[Texte à étudier]:
────────────────

En plus d’une lecture plaisante et facile, moi le paresseux de nature qui préfère la vulgarisation et son accessibilité à la pédanterie de la dernière mise à jour d’une recommandation scientifique, j’y ai puisé de nouveaux mots, de nouvelles idées, de nouveaux faits avérés et utiles à mes prochaines relations avec des gens touchés comme vous par ce fucking cancer-là mais touchés aussi par d’autres misères médicales ou médico sociales comparables. Je ne vous ferais pas l’insulte de vous féliciter pour la justesse du ton et des propos, vous êtes bien mieux placée que moi pour définir et apprécier cette justesse, je me contenterais de vous dire que cette justesse, à la côtoyer tous les jours dans les mots de ceux qui me font l’honneur de me les livrer, m’a attristé, ému et révolté.

────────────────

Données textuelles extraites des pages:
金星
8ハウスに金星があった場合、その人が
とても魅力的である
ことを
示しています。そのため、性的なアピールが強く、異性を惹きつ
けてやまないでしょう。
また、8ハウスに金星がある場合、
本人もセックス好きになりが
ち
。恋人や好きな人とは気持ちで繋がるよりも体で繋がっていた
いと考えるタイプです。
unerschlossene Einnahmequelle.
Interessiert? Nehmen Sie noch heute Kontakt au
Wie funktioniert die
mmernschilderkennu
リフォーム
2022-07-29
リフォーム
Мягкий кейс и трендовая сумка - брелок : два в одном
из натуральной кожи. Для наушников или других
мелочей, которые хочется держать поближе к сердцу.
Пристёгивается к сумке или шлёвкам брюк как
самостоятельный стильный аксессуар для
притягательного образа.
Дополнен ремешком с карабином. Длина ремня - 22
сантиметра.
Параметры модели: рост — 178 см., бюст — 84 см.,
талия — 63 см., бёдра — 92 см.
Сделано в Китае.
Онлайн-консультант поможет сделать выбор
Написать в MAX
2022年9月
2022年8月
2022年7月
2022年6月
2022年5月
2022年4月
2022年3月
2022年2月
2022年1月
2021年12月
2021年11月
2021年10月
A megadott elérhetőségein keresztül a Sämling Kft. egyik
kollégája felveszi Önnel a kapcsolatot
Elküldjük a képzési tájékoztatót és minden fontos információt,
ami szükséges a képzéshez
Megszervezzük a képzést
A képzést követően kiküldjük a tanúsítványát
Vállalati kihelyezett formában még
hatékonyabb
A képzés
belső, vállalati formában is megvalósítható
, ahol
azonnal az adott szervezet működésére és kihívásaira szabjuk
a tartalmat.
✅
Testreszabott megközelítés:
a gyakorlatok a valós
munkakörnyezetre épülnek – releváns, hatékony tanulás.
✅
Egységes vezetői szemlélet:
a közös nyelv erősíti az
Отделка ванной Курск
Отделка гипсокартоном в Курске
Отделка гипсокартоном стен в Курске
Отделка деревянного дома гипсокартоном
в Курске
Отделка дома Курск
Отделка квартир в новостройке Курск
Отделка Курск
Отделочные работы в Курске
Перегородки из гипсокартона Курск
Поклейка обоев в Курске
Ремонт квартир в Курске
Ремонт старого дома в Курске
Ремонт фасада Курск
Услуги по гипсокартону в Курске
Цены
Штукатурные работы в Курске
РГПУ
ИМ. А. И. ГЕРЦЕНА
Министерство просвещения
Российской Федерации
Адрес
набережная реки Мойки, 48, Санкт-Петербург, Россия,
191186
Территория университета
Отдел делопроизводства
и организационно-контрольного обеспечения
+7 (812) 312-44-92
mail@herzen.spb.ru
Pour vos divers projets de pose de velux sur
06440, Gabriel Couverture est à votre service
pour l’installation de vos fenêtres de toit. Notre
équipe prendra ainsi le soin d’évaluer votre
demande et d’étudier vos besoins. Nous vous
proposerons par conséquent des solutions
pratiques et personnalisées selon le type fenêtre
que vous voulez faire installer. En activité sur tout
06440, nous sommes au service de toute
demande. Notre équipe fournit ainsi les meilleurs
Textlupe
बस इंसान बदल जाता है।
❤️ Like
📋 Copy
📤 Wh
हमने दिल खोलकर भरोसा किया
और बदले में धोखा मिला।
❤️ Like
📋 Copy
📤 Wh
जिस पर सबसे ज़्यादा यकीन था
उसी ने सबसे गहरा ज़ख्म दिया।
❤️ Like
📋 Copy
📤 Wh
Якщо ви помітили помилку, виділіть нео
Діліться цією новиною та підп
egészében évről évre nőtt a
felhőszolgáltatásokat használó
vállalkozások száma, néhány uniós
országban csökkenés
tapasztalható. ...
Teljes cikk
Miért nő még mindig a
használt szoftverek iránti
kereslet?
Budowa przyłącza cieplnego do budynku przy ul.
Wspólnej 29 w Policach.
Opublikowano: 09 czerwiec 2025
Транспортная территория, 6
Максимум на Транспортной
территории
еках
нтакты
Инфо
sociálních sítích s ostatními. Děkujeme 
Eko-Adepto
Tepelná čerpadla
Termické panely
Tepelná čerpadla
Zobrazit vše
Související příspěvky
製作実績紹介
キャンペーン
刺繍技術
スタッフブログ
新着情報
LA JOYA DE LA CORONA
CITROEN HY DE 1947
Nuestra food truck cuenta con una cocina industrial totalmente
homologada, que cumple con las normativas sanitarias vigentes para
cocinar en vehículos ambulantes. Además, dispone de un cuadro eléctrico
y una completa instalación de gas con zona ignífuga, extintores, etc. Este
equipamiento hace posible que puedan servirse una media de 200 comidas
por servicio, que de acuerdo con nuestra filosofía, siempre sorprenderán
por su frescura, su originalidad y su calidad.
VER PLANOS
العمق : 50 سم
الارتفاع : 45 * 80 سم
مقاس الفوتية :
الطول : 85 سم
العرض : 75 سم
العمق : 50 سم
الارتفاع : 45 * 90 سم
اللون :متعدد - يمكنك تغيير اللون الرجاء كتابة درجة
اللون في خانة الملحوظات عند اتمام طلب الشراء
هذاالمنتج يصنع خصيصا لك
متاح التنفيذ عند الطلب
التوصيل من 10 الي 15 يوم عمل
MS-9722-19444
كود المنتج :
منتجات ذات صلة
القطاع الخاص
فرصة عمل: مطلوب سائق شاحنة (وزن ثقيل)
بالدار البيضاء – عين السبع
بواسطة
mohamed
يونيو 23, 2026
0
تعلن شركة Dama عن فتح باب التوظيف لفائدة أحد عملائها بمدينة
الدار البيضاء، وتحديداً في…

────────────────

[Consigne A]: Recopiez fidèlement le passage du texte à étudier qui commence aux mots « En plus d’une » et qui s'arrête après les mots « ému et révolté. ».
[Consigne B]: D'après le texte à étudier, pourquoi la personne qui écrit renonce-t-elle à féliciter sa destinataire pour la justesse du ton et des propos ? Répondez en une à trois phrases.

[Réponse attendue A]:
En plus d’une lecture plaisante et facile, moi le paresseux de nature qui préfère la vulgarisation et son accessibilité à la pédanterie de la dernière mise à jour d’une recommandation scientifique, j’y ai puisé de nouveaux mots, de nouvelles idées, de nouveaux faits avérés et utiles à mes prochaines relations avec des gens touchés comme vous par ce fucking cancer-là mais touchés aussi par d’autres misères médicales ou médico sociales comparables. Je ne vous ferais pas l’insulte de vous féliciter pour la justesse du ton et des propos, vous êtes bien mieux placée que moi pour définir et apprécier cette justesse, je me contenterais de vous dire que cette justesse, à la côtoyer tous les jours dans les mots de ceux qui me font l’honneur de me les livrer, m’a attristé, ému et révolté.

[Réponse attendue B]: La destinataire est bien mieux placée que la personne qui écrit pour définir et apprécier cette justesse. La féliciter serait donc lui faire insulte.